Temar realised sweat was sticking his own shirt to his back as he half escorted, half dragged Guinalle out on to the main deck. The noblewoman was ashen but the salt-scented breeze saved her from vomiting.
“It’s working Artifice on water,” she said faintly. “I just need a moment before I go back.”
“Is he going to die?” Temar dragged clean air deep into his lungs and his own nausea faded.
“Not just at present.” Guinalle smoothed her braids with shaking hands.
“Then you work no more healing on him until we are safe on land,” Temar told her bluntly. “You push yourself too hard.”
“Who else is there?” Guinalle glared at him.
“For combating the Elietimm enchanters, no one,” Temar retorted. “So I will not permit you to exhaust yourself tending Naldeth. Sailors and mercenaries have lost legs before now and lived through it without aetheric healing. I’m sure Halice and Master Jevon know what to do.”
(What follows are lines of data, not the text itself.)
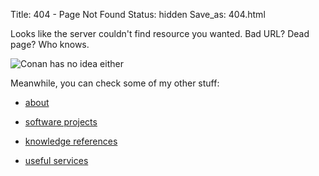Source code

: Title: 404 - Page Not Found
Status: hidden
Save_as: 404.html

Looks like the server couldn't find resource you wanted. Bad URL? Dead page? Who knows.

![Conan has no idea either](http://duarte-pompeu.github.io/res/confused_conan.jpg)

Meanwhile, you can check some of my other stuff:

- [about](./pages/about-me)

- [software projects](./pages/projects)

- [knowledge references](./pages/useful-knowledge)

- [useful services](./pages/useful-services)

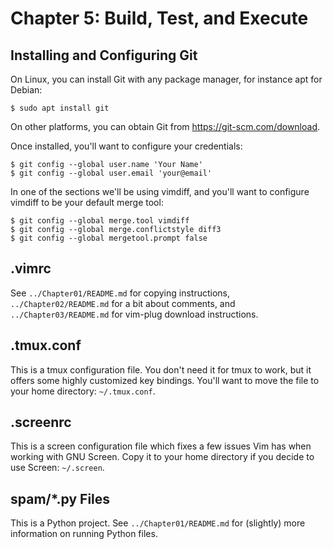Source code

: # Chapter 5: Build, Test, and Execute

## Installing and Configuring Git

On Linux, you can install Git with any package manager, for instance apt for
Debian:

    $ sudo apt install git

On other platforms, you can obtain Git from https://git-scm.com/download.

Once installed, you'll want to configure your credentials:

    $ git config --global user.name 'Your Name'
    $ git config --global user.email 'your@email'
 
In one of the sections we'll be using vimdiff, and you'll want to configure
vimdiff to be your default merge tool:

    $ git config --global merge.tool vimdiff
    $ git config --global merge.conflictstyle diff3
    $ git config --global mergetool.prompt false

## .vimrc

See `../Chapter01/README.md` for copying instructions, `../Chapter02/README.md`
for a bit about comments, and `../Chapter03/README.md` for vim-plug download
instructions.

## .tmux.conf

This is a tmux configuration file. You don't need it for tmux to work, but it
offers some highly customized key bindings. You'll want to move the file to
your home directory: `~/.tmux.conf`.

## .screenrc

This is a screen configuration file which fixes a few issues Vim has when
working with GNU Screen. Copy it to your home directory if you decide to use
Screen: `~/.screen`.

## spam/\*.py Files

This is a Python project. See `../Chapter01/README.md` for (slightly) more
information on running Python files.
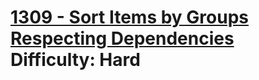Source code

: # [1309 - Sort Items by Groups Respecting Dependencies](https://leetcode.com/problems/sort-items-by-groups-respecting-dependencies/) </br> Difficulty: Hard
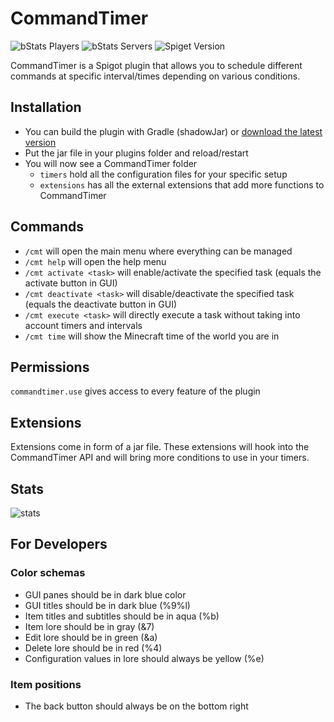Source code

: # CommandTimer

![bStats Players](https://img.shields.io/bstats/players/9657?style=for-the-badge&color=green)
![bStats Servers](https://img.shields.io/bstats/servers/9657?style=for-the-badge)
![Spiget Version](https://img.shields.io/spiget/version/24141?label=published%20version&style=for-the-badge)

CommandTimer is a Spigot plugin that allows you to schedule different commands at specific interval/times depending on
various conditions.

## Installation

- You can build the plugin with Gradle (shadowJar)
  or [download the latest version](https://www.spigotmc.org/resources/command-timer.24141/)
- Put the jar file in your plugins folder and reload/restart
- You will now see a CommandTimer folder
    - `timers` hold all the configuration files for your specific setup
    - `extensions` has all the external extensions that add more functions to CommandTimer

## Commands

- `/cmt` will open the main menu where everything can be managed
- `/cmt help` will open the help menu
- `/cmt activate <task>` will enable/activate the specified task (equals the activate button in GUI)
- `/cmt deactivate <task>` will disable/deactivate the specified task (equals the deactivate button in GUI)
- `/cmt execute <task>` will directly execute a task without taking into account timers and intervals
- `/cmt time` will show the Minecraft time of the world you are in

## Permissions

`commandtimer.use` gives access to every feature of the plugin

## Extensions

Extensions come in form of a jar file. These extensions will hook into the CommandTimer API and will bring more
conditions to use in your timers.

## Stats

![stats](https://bstats.org/signatures/bukkit/commandtimer.svg)

## For Developers

### Color schemas

- GUI panes should be in dark blue color
- GUI titles should be in dark blue (%9%l)
- Item titles and subtitles should be in aqua (%b)
- Item lore should be in gray (&7)
- Edit lore should be in green (&a)
- Delete lore should be in red (%4)
- Configuration values in lore should always be yellow (%e)

### Item positions

- The back button should always be on the bottom right


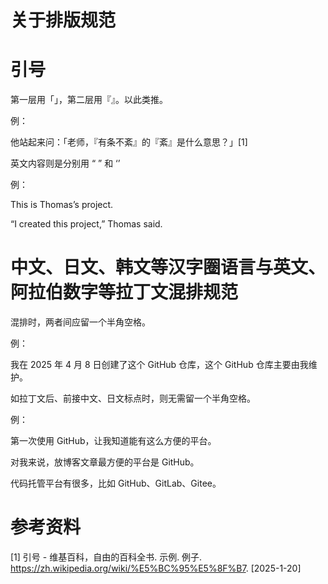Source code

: # 关于排版规范

# 引号

第一层用「」，第二层用『』。以此类推。

例：

他站起来问：「老师，『有条不紊』的『紊』是什么意思？」[1]

英文内容则是分别用 “ ” 和 ‘’

例：

This is Thomas’s project.

“I created this project,” Thomas said.

# 中文、日文、韩文等汉字圈语言与英文、阿拉伯数字等拉丁文混排规范

混排时，两者间应留一个半角空格。

例：

我在 2025 年 4 月 8 日创建了这个 GitHub 仓库，这个 GitHub 仓库主要由我维护。

如拉丁文后、前接中文、日文标点时，则无需留一个半角空格。

例：

第一次使用 GitHub，让我知道能有这么方便的平台。

对我来说，放博客文章最方便的平台是 GitHub。

代码托管平台有很多，比如 GitHub、GitLab、Gitee。


# 参考资料

[1] 引号 - 维基百科，自由的百科全书. 示例. 例子. https://zh.wikipedia.org/wiki/%E5%BC%95%E5%8F%B7. [2025-1-20]
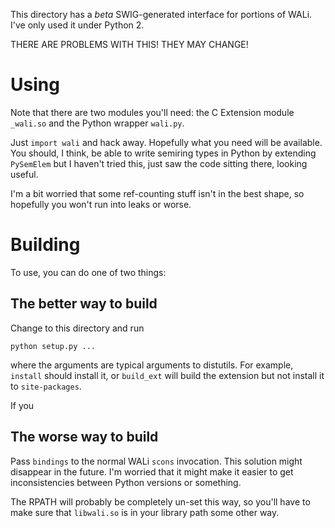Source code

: This directory has a *beta* SWIG-generated interface for portions of WALi.
I've only used it under Python 2.

THERE ARE PROBLEMS WITH THIS! THEY MAY CHANGE!


# Using

Note that there are two modules you'll need: the C Extension module
`_wali.so` and the Python wrapper `wali.py`.

Just `import wali` and hack away. Hopefully what you need will be
available. You should, I think, be able to write semiring types in
Python by extending `PySemElem` but I haven't tried this, just saw the
code sitting there, looking useful.

I'm a bit worried that some ref-counting stuff isn't in the best
shape, so hopefully you won't run into leaks or worse.




# Building

To use, you can do one of two things:

## The better way to build

Change to this directory and run

    python setup.py ...

where the arguments are typical arguments to distutils. For example,
`install` should install it, or `build_ext` will build the extension
but not install it to `site-packages`.

If you 

## The worse way to build

Pass `bindings` to the normal WALi `scons` invocation. This solution
might disappear in the future. I'm worried that it might make it
easier to get inconsistencies between Python versions or something.

The RPATH will probably be completely un-set this way, so you'll have
to make sure that `libwali.so` is in your library path some other way.
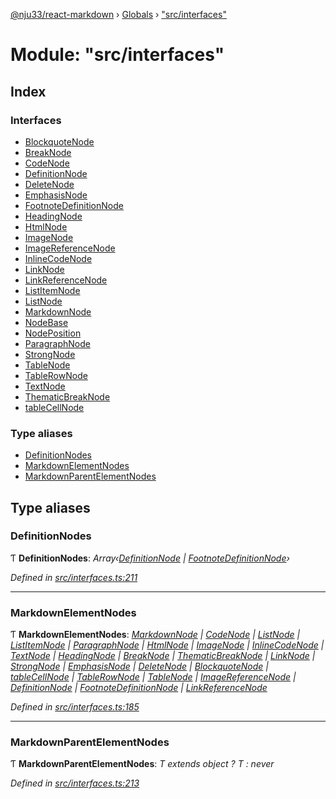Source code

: [@nju33/react-markdown](../README.md) › [Globals](../globals.md) › ["src/interfaces"](_src_interfaces_.md)

# Module: "src/interfaces"

## Index

### Interfaces

* [BlockquoteNode](../interfaces/_src_interfaces_.blockquotenode.md)
* [BreakNode](../interfaces/_src_interfaces_.breaknode.md)
* [CodeNode](../interfaces/_src_interfaces_.codenode.md)
* [DefinitionNode](../interfaces/_src_interfaces_.definitionnode.md)
* [DeleteNode](../interfaces/_src_interfaces_.deletenode.md)
* [EmphasisNode](../interfaces/_src_interfaces_.emphasisnode.md)
* [FootnoteDefinitionNode](../interfaces/_src_interfaces_.footnotedefinitionnode.md)
* [HeadingNode](../interfaces/_src_interfaces_.headingnode.md)
* [HtmlNode](../interfaces/_src_interfaces_.htmlnode.md)
* [ImageNode](../interfaces/_src_interfaces_.imagenode.md)
* [ImageReferenceNode](../interfaces/_src_interfaces_.imagereferencenode.md)
* [InlineCodeNode](../interfaces/_src_interfaces_.inlinecodenode.md)
* [LinkNode](../interfaces/_src_interfaces_.linknode.md)
* [LinkReferenceNode](../interfaces/_src_interfaces_.linkreferencenode.md)
* [ListItemNode](../interfaces/_src_interfaces_.listitemnode.md)
* [ListNode](../interfaces/_src_interfaces_.listnode.md)
* [MarkdownNode](../interfaces/_src_interfaces_.markdownnode.md)
* [NodeBase](../interfaces/_src_interfaces_.nodebase.md)
* [NodePosition](../interfaces/_src_interfaces_.nodeposition.md)
* [ParagraphNode](../interfaces/_src_interfaces_.paragraphnode.md)
* [StrongNode](../interfaces/_src_interfaces_.strongnode.md)
* [TableNode](../interfaces/_src_interfaces_.tablenode.md)
* [TableRowNode](../interfaces/_src_interfaces_.tablerownode.md)
* [TextNode](../interfaces/_src_interfaces_.textnode.md)
* [ThematicBreakNode](../interfaces/_src_interfaces_.thematicbreaknode.md)
* [tableCellNode](../interfaces/_src_interfaces_.tablecellnode.md)

### Type aliases

* [DefinitionNodes](_src_interfaces_.md#definitionnodes)
* [MarkdownElementNodes](_src_interfaces_.md#markdownelementnodes)
* [MarkdownParentElementNodes](_src_interfaces_.md#markdownparentelementnodes)

## Type aliases

###  DefinitionNodes

Ƭ **DefinitionNodes**: *Array‹[DefinitionNode](../interfaces/_src_interfaces_.definitionnode.md) | [FootnoteDefinitionNode](../interfaces/_src_interfaces_.footnotedefinitionnode.md)›*

*Defined in [src/interfaces.ts:211](https://github.com/nju33/react-markdown/blob/3861cd2/src/interfaces.ts#L211)*

___

###  MarkdownElementNodes

Ƭ **MarkdownElementNodes**: *[MarkdownNode](../interfaces/_src_interfaces_.markdownnode.md) | [CodeNode](../interfaces/_src_interfaces_.codenode.md) | [ListNode](../interfaces/_src_interfaces_.listnode.md) | [ListItemNode](../interfaces/_src_interfaces_.listitemnode.md) | [ParagraphNode](../interfaces/_src_interfaces_.paragraphnode.md) | [HtmlNode](../interfaces/_src_interfaces_.htmlnode.md) | [ImageNode](../interfaces/_src_interfaces_.imagenode.md) | [InlineCodeNode](../interfaces/_src_interfaces_.inlinecodenode.md) | [TextNode](../interfaces/_src_interfaces_.textnode.md) | [HeadingNode](../interfaces/_src_interfaces_.headingnode.md) | [BreakNode](../interfaces/_src_interfaces_.breaknode.md) | [ThematicBreakNode](../interfaces/_src_interfaces_.thematicbreaknode.md) | [LinkNode](../interfaces/_src_interfaces_.linknode.md) | [StrongNode](../interfaces/_src_interfaces_.strongnode.md) | [EmphasisNode](../interfaces/_src_interfaces_.emphasisnode.md) | [DeleteNode](../interfaces/_src_interfaces_.deletenode.md) | [BlockquoteNode](../interfaces/_src_interfaces_.blockquotenode.md) | [tableCellNode](../interfaces/_src_interfaces_.tablecellnode.md) | [TableRowNode](../interfaces/_src_interfaces_.tablerownode.md) | [TableNode](../interfaces/_src_interfaces_.tablenode.md) | [ImageReferenceNode](../interfaces/_src_interfaces_.imagereferencenode.md) | [DefinitionNode](../interfaces/_src_interfaces_.definitionnode.md) | [FootnoteDefinitionNode](../interfaces/_src_interfaces_.footnotedefinitionnode.md) | [LinkReferenceNode](../interfaces/_src_interfaces_.linkreferencenode.md)*

*Defined in [src/interfaces.ts:185](https://github.com/nju33/react-markdown/blob/3861cd2/src/interfaces.ts#L185)*

___

###  MarkdownParentElementNodes

Ƭ **MarkdownParentElementNodes**: *T extends object ? T : never*

*Defined in [src/interfaces.ts:213](https://github.com/nju33/react-markdown/blob/3861cd2/src/interfaces.ts#L213)*
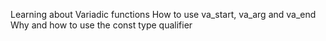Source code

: Learning about Variadic functions
How to use va_start, va_arg and va_end
Why and how to use the const type qualifier

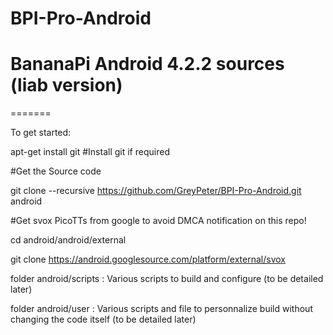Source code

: # BPI-Pro-Android
# BananaPi Android 4.2.2 sources (liab version)

=======

To get started:

apt-get install git #Install git if required

#Get the Source code

git clone --recursive https://github.com/GreyPeter/BPI-Pro-Android.git android

#Get svox PicoTTs from google to avoid DMCA notification on this repo!  
  
cd android/android/external

git clone https://android.googlesource.com/platform/external/svox

folder android/scripts : Various scripts to build and configure (to be detailed later)

folder android/user : Various scripts and file to personnalize build without changing the code itself (to be detailed later)
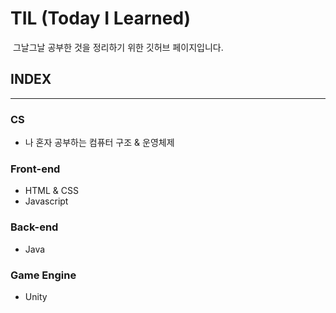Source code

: # TIL (Today I Learned)

&nbsp;그날그날 공부한 것을 정리하기 위한 깃허브 페이지입니다.

## INDEX

---

### CS
- 나 혼자 공부하는 컴퓨터 구조 & 운영체제

### Front-end

- HTML & CSS
- Javascript

### Back-end

- Java

### Game Engine

- Unity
“You will not permit me?” Rage lent a spurious colour to Guinalle’s pale cheeks. “How do you intend stopping me? What right have you to command me when your callousness cost that poor boy his leg in the first place?”
“Me?” Temar gaped at her.
“You could have had him safe and whole!” Guinalle stabbed an accusing finger in Temar’s chest. “For the sake of some nails and some sailcloth!”
“And that would have been the end of it?” Temar folded his arms to stop himself slapping Guinalle’s hand away. “Don’t be so foolish! Yield once to a bully and he comes back asking for twice and thrice.”
“What price a man’s life?” cried Guinalle.
“What price would Muredarch settle for, once he had me on the run?” countered Temar angrily. “He plans to hold these islands for his own and Kellarin can go hang for all he cares. We stand against him now or he’ll bleed us dry and spit out the husk.”